传播知识。由于人工智能对清晰、详细的输入反应最佳,领导者需要培训普通员工养成有助于他们充分利用人工智能的工作习惯。这意味着要提供组织信息的模板,并创建有效的AI提示、策略和用例的共享集合。与其让明星员工独占他们的发现,不如将知识共享设为一项标准实践。当一名员工发现一种高效的AI工作流程时,要将其记录下来并在团队中推广,使其成为每个人都能使用的资源,而不是某个人独有的秘密优势。
• Redesign employee-evaluation systems to account for AI-augmented work. The bias that gives stars disproportionate credit for AI-assisted work will only worsen if left unchecked. To fix that, companies should establish clearer guidelines about AI disclosure. They should develop evaluation criteria that fairly assess AI-assisted work regardless of the performer’s existing status. And they should train managers to recognize when bias might be skewing their assessment of an employee’s performance. Consider implementing “AI transparency” practices where teams share how they use AI tools, making the assistance visible rather than hidden.

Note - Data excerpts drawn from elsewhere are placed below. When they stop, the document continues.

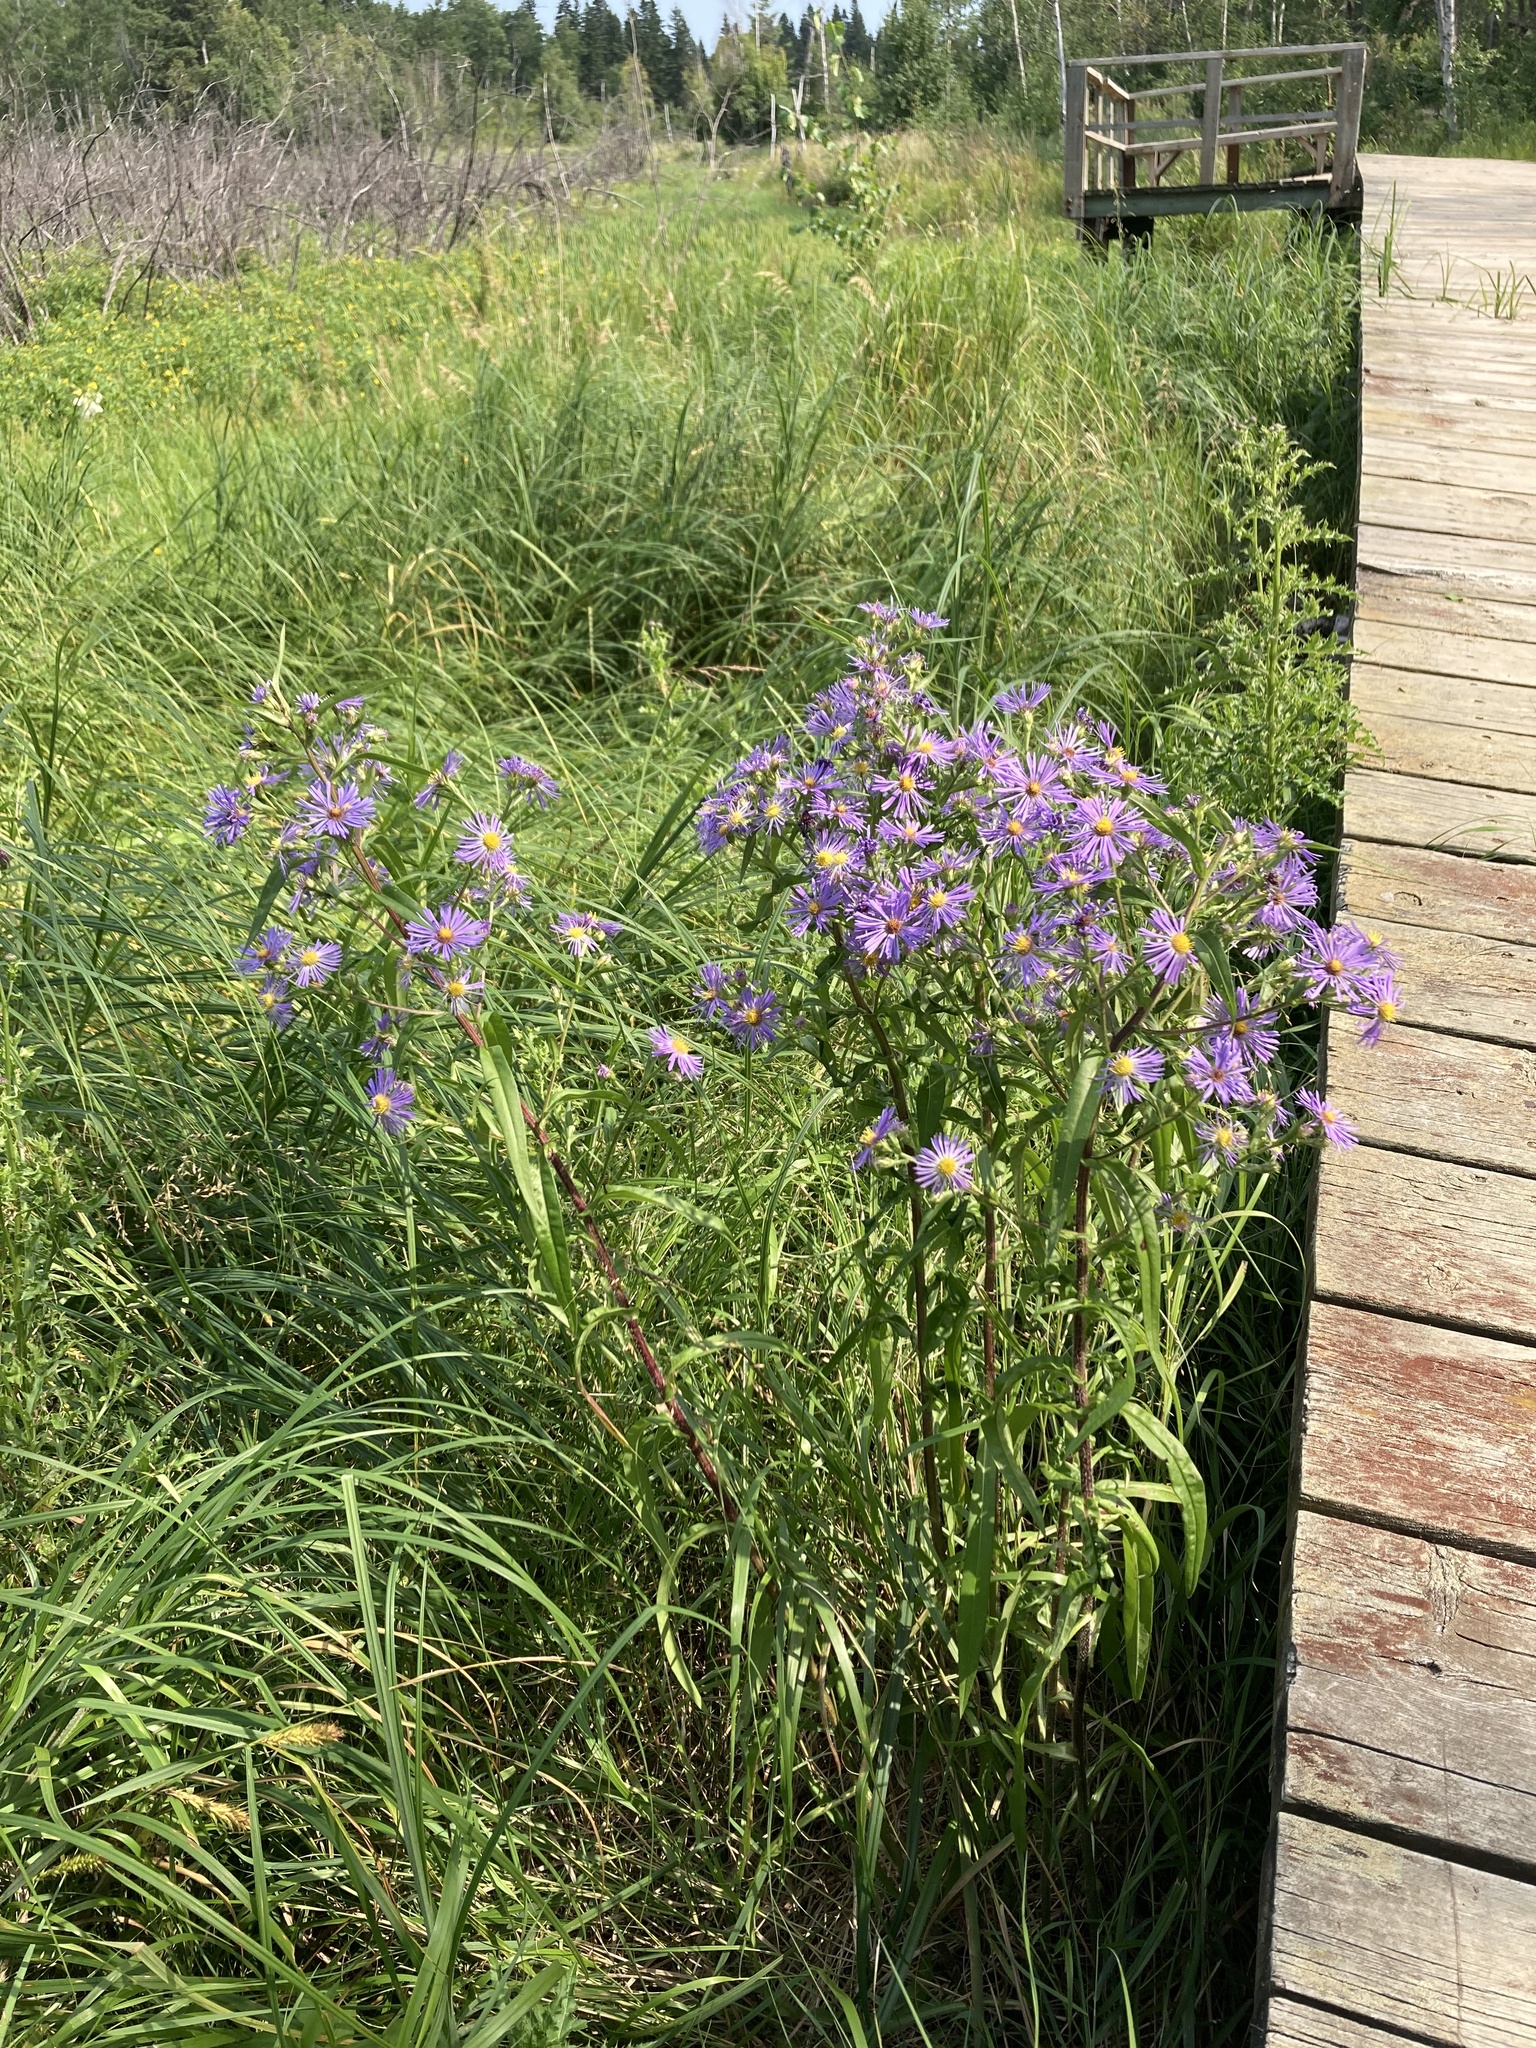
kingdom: Plantae
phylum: Tracheophyta
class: Magnoliopsida
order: Asterales
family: Asteraceae
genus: Symphyotrichum
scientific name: Symphyotrichum puniceum
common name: Bog aster
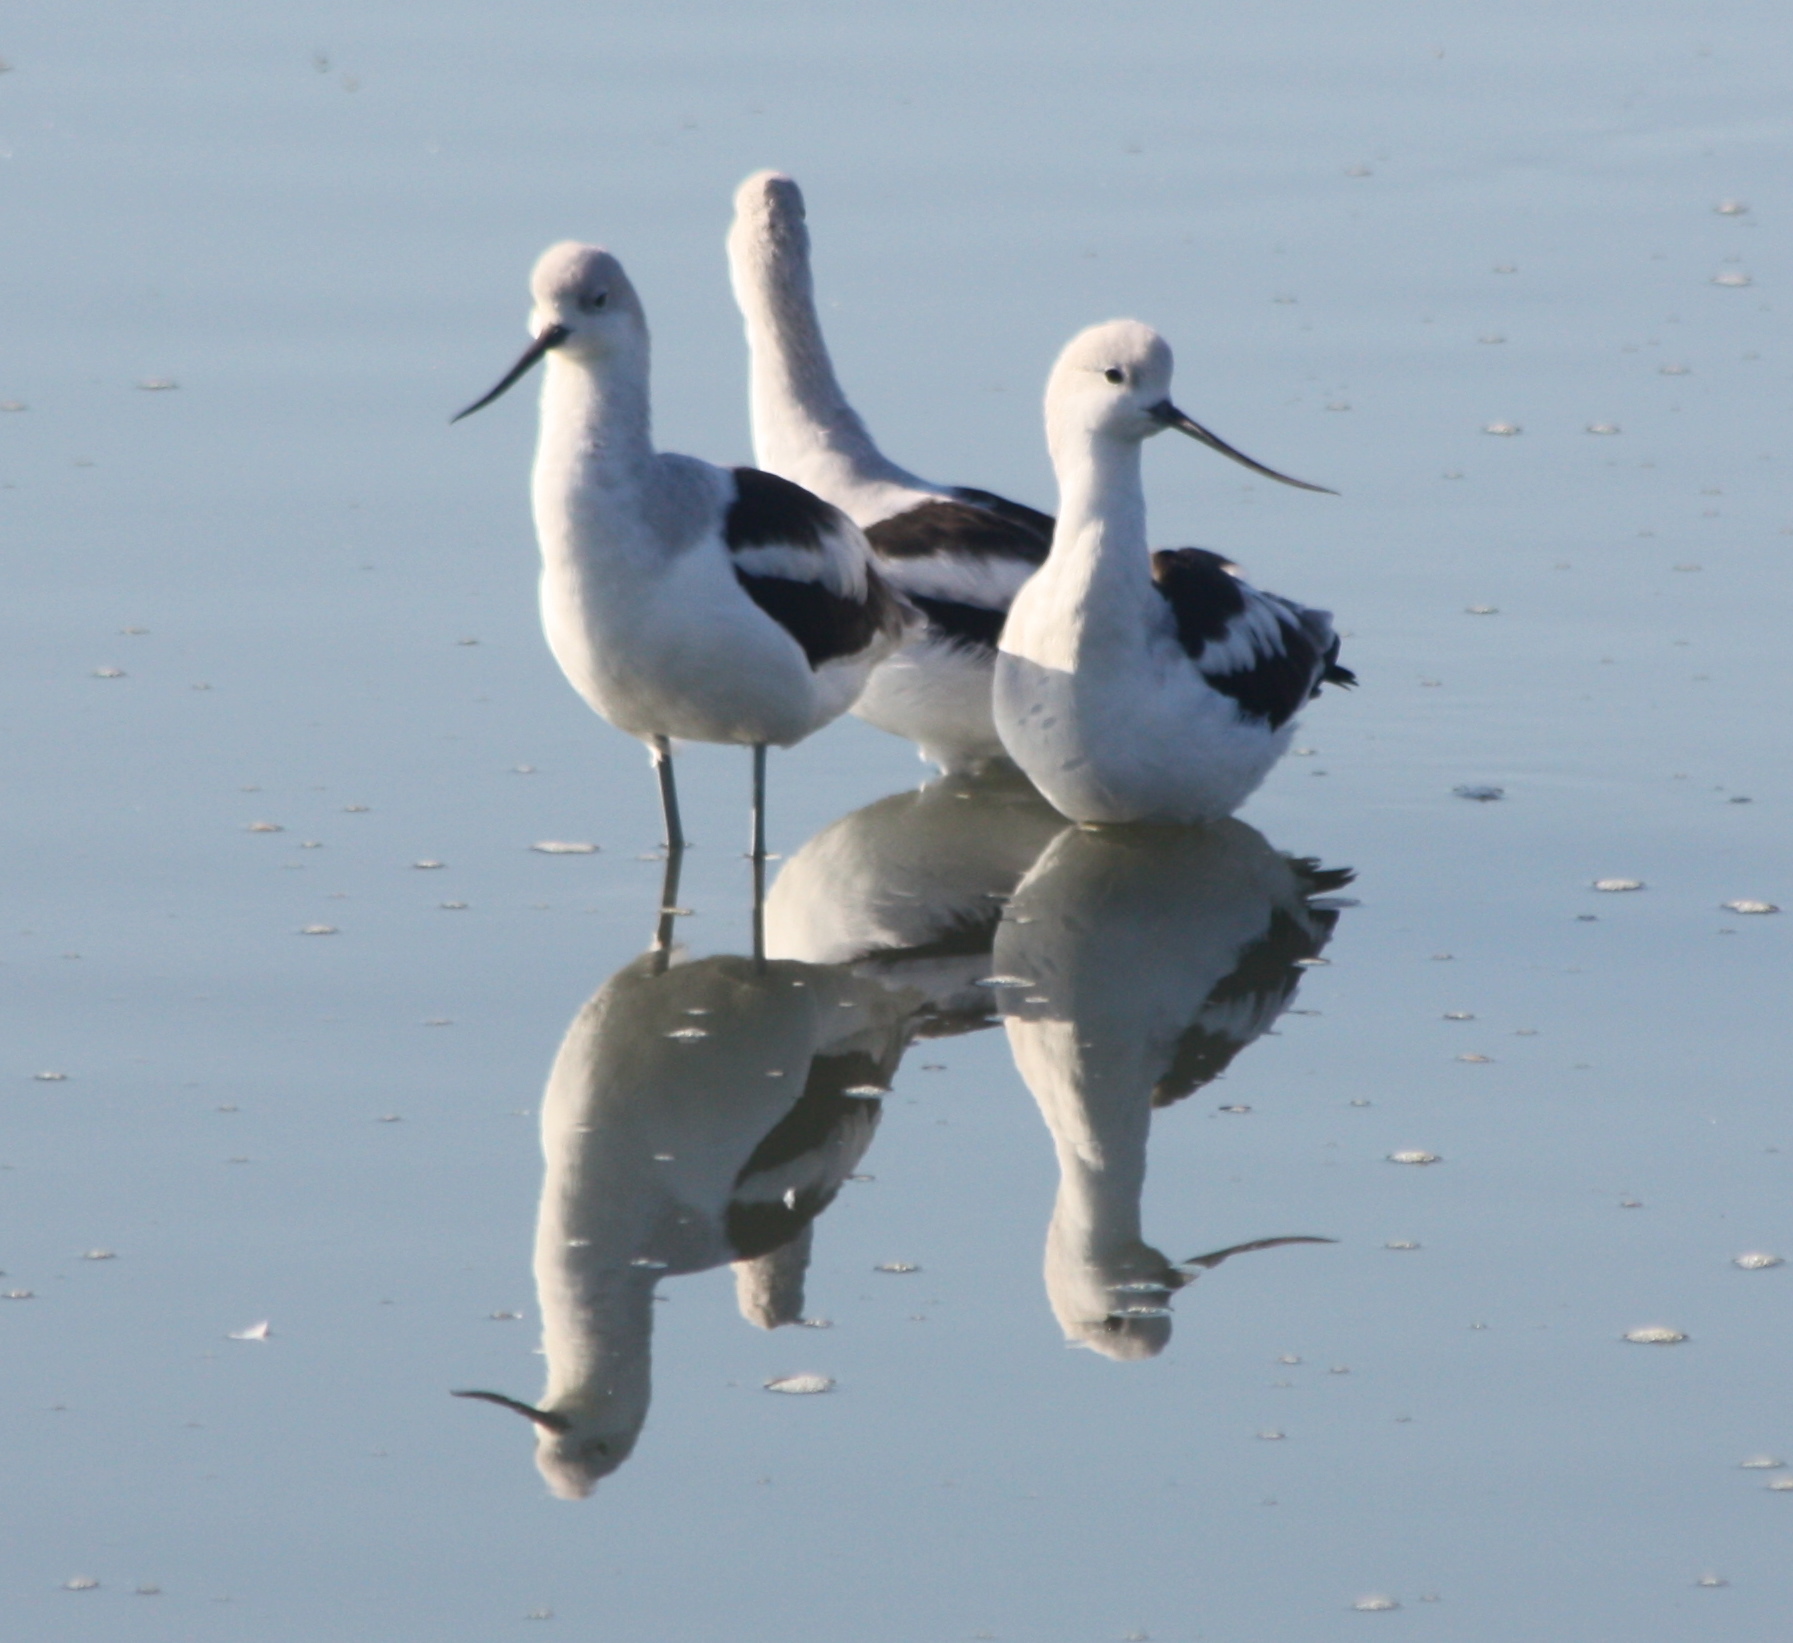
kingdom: Animalia
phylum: Chordata
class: Aves
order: Charadriiformes
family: Recurvirostridae
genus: Recurvirostra
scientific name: Recurvirostra americana
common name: American avocet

• 重新设计员工评估体系,以适应人工智能辅助的工作方式。如果不加以制止,那种让明星员工在AI辅助工作中获得不成比例功劳的偏见只会恶化。为此,公司应该制定更清晰的关于AI辅助工作披露的指导方针。他们应该制定评估标准,公平地评估AI辅助的工作,无论员工现有身份如何。此外,他们还应培训管理者,使其能识别偏见何时可能扭曲对员工绩效的评估。可以考虑推行“AI透明化”做法,让团队分享他们如何使用AI工具,使其辅助作用清晰可见而非隐藏。
Without these systemic changes, AI risks creating a two-tier workforce where a small group captures most opportunities and everyone else falls further behind.
如果缺乏这些系统性的变革,人工智能就有可能形成一个两级分化的劳动力结构,其中一小部分人将占据绝大多数机会,而其他人则会进一步落后。